**Written instruction a:**
Copy out the passage about the night visitor word for word.

**Extract:**
*****

Realizing that it’s useless to resist, I stopped being stubborn. I’m not really good at communicating with people, so I thought it was good enough to have such a visitor, even if he needs only sex (like it was said in those books, and there was no much information about his kind at that time). I wanted some romantic things in my life, but I didn’t let myself think that he needs it too. Maybe it was so because he was pretty dominant, or because of sources, I’ve used. So, he came to me from time to time and sometime later he stopped showing up. And I almost forgot about him. It was weird and in a somewhat scary experience and I had no one to talk about it.

Time was going by, I lived not a healthy life: alcohol, nicotine, self-harm (a lot of), I was depressive and introverted. And one day I had a breakdown. I was lying in my bed, sobbing and crying, that no one in this f**king world understands me; does anybody hear me, why I’m so lonely… Felt like I was going to turn inside out. And suddenly I felt a hug from behind, it was so warm and caring. It was all I needed. Sometimes I was thinking that I am absolutely crazy and just imagined that because of loneliness, sometimes - that it was my guardian angel. Until we had sex. And I was like “What? Angels don’t do it… or what?” and then I remembered my night guest.

*****

**Source records:**
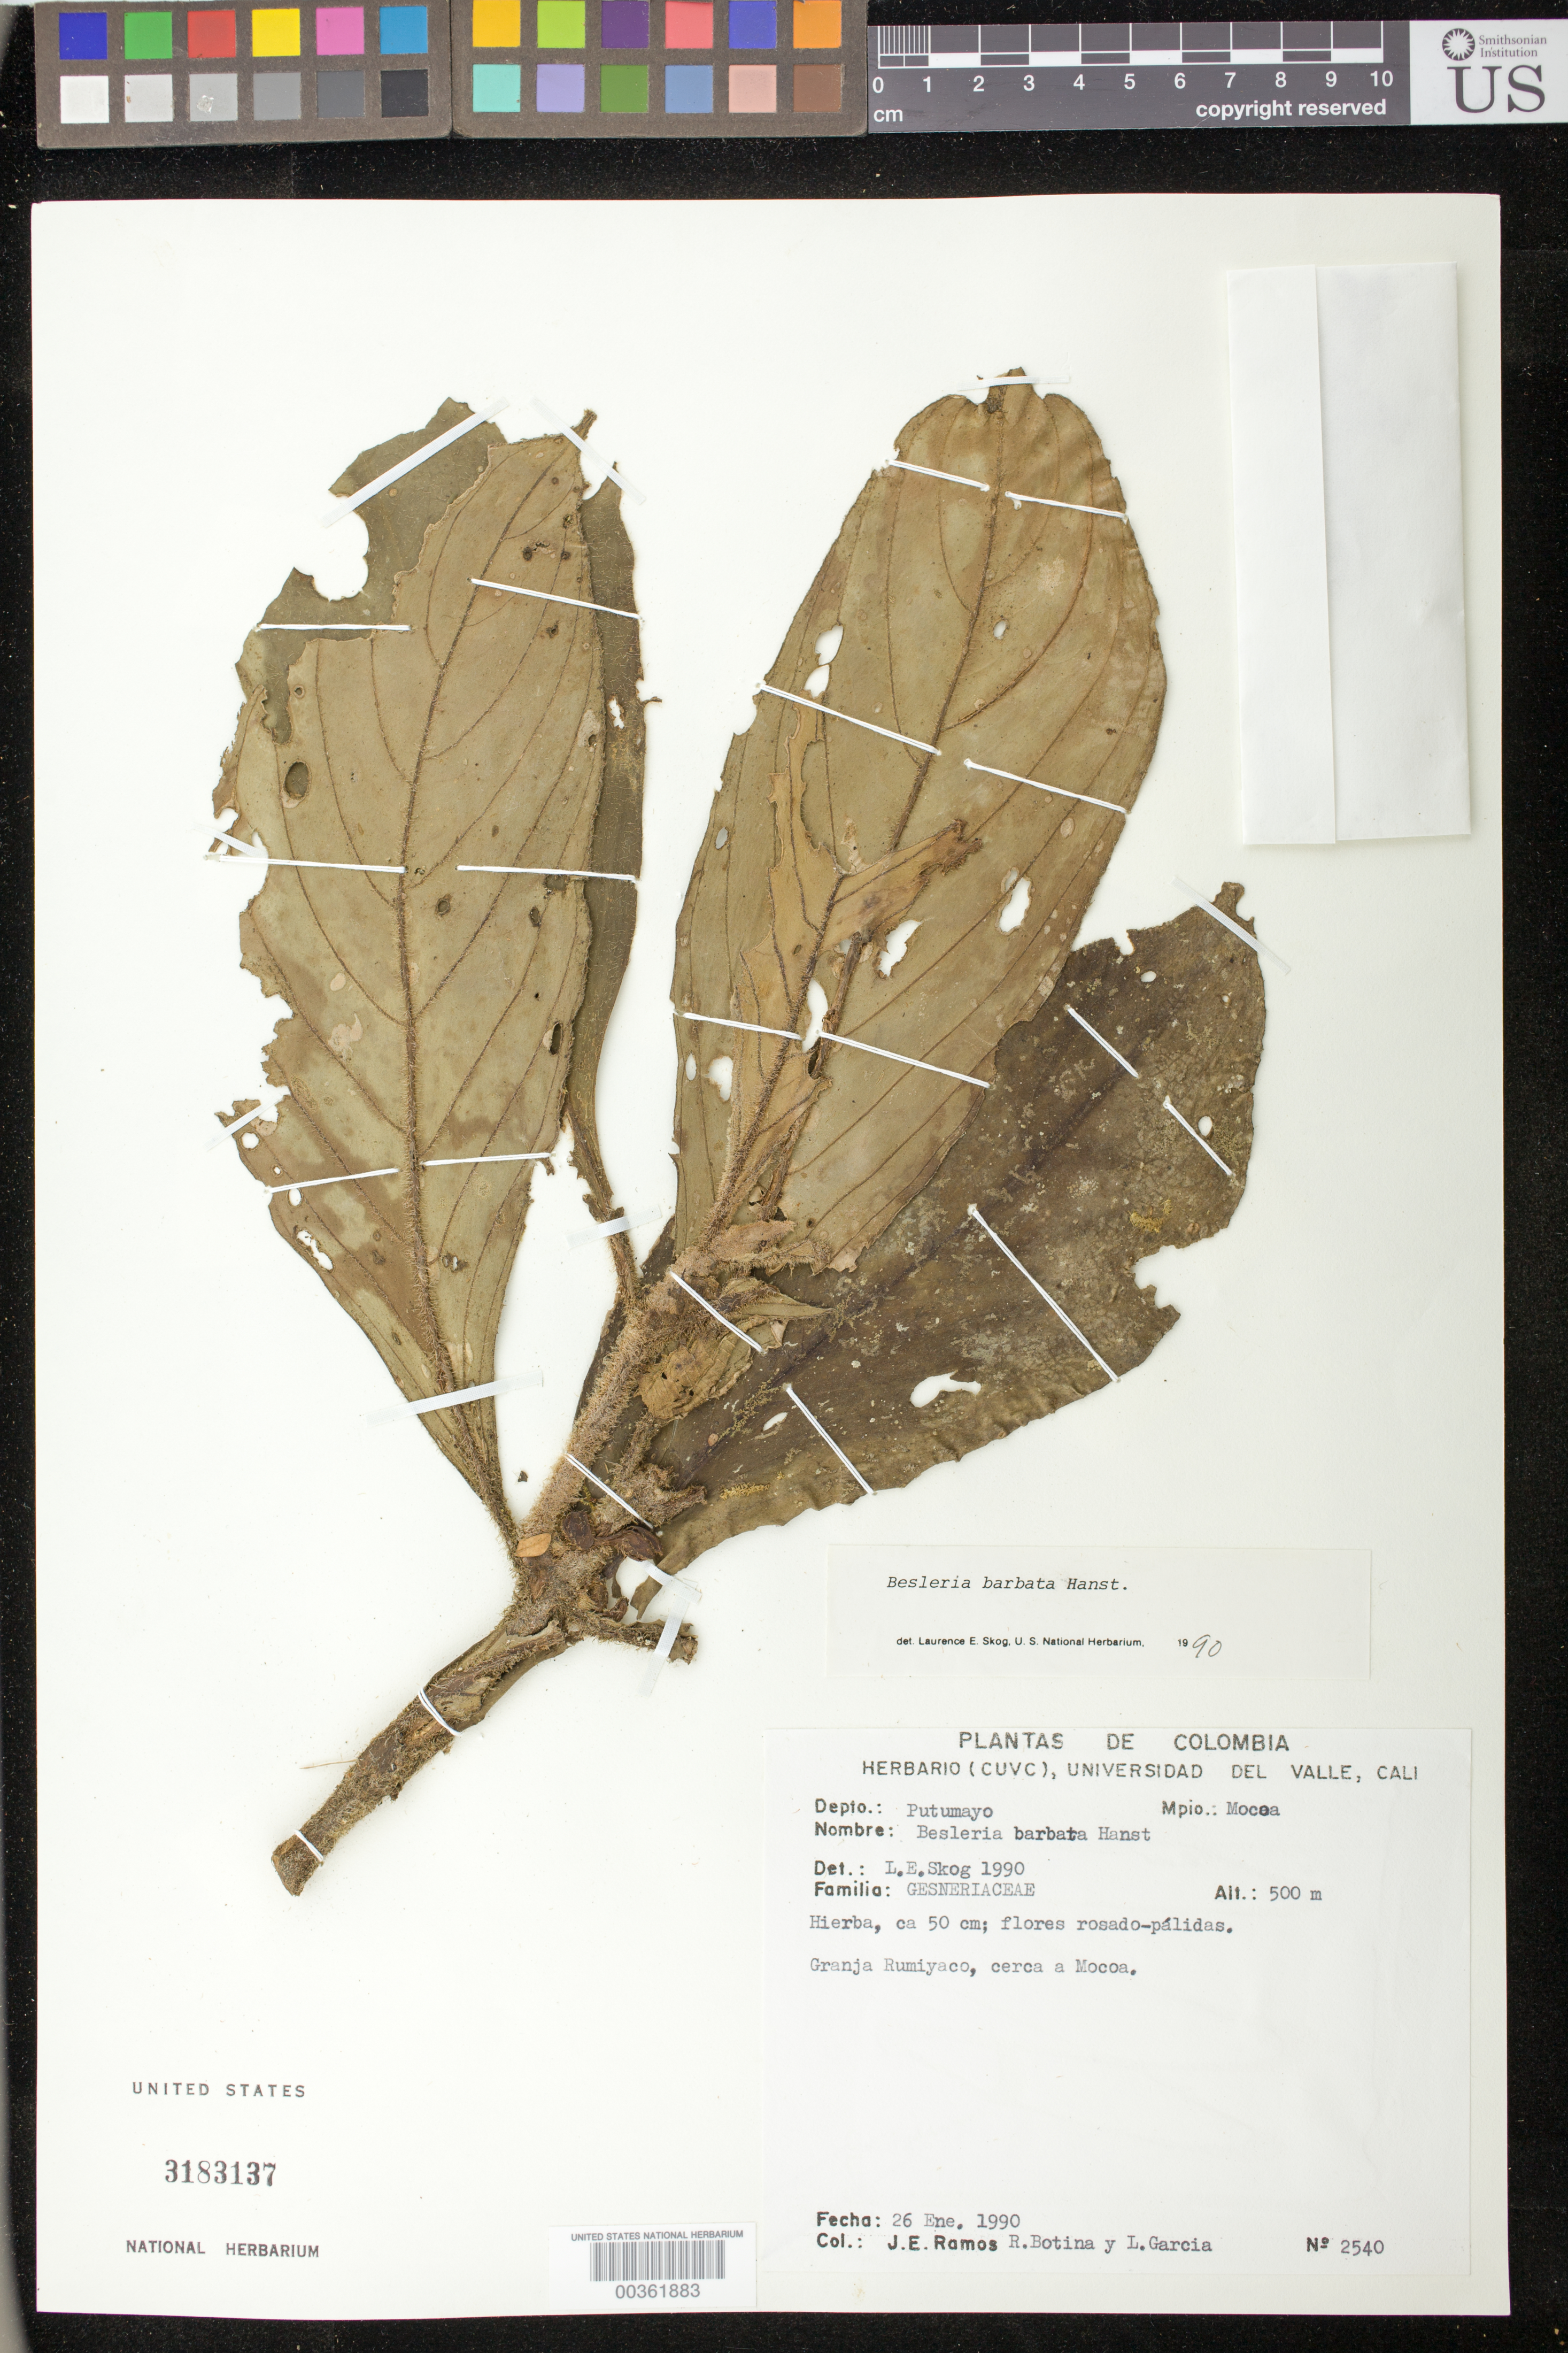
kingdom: Plantae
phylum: Tracheophyta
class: Magnoliopsida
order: Lamiales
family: Gesneriaceae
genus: Besleria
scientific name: Besleria barbata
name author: (Poepp.) Hanst.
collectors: J. E. Ramos, R. Botina & L. Garcia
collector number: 2540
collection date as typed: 26 Jan 1990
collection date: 1990-01-26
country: Colombia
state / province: Putumayo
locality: Mpio, Mocoa, Granja Rumiyaco, cerca a Mocoa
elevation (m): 500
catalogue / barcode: US 3183137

*****

**Written instruction b:**
Render the records above as a JSON list of strings, one string per line, skipping blank lines. Omit the pictures.

**Written solution a:**
Realizing that it’s useless to resist, I stopped being stubborn. I’m not really good at communicating with people, so I thought it was good enough to have such a visitor, even if he needs only sex (like it was said in those books, and there was no much information about his kind at that time). I wanted some romantic things in my life, but I didn’t let myself think that he needs it too. Maybe it was so because he was pretty dominant, or because of sources, I’ve used. So, he came to me from time to time and sometime later he stopped showing up. And I almost forgot about him. It was weird and in a somewhat scary experience and I had no one to talk about it.

Time was going by, I lived not a healthy life: alcohol, nicotine, self-harm (a lot of), I was depressive and introverted. And one day I had a breakdown. I was lying in my bed, sobbing and crying, that no one in this f**king world understands me; does anybody hear me, why I’m so lonely… Felt like I was going to turn inside out. And suddenly I felt a hug from behind, it was so warm and caring. It was all I needed. Sometimes I was thinking that I am absolutely crazy and just imagined that because of loneliness, sometimes - that it was my guardian angel. Until we had sex. And I was like “What? Angels don’t do it… or what?” and then I remembered my night guest.

**Written solution b:**
[
  "kingdom: Plantae",
  "phylum: Tracheophyta",
  "class: Magnoliopsida",
  "order: Lamiales",
  "family: Gesneriaceae",
  "genus: Besleria",
  "scientific name: Besleria barbata",
  "name author: (Poepp.) Hanst.",
  "collectors: J. E. Ramos, R. Botina & L. Garcia",
  "collector number: 2540",
  "collection date as typed: 26 Jan 1990",
  "collection date: 1990-01-26",
  "country: Colombia",
  "state / province: Putumayo",
  "locality: Mpio, Mocoa, Granja Rumiyaco, cerca a Mocoa",
  "elevation (m): 500",
  "catalogue / barcode: US 3183137"
]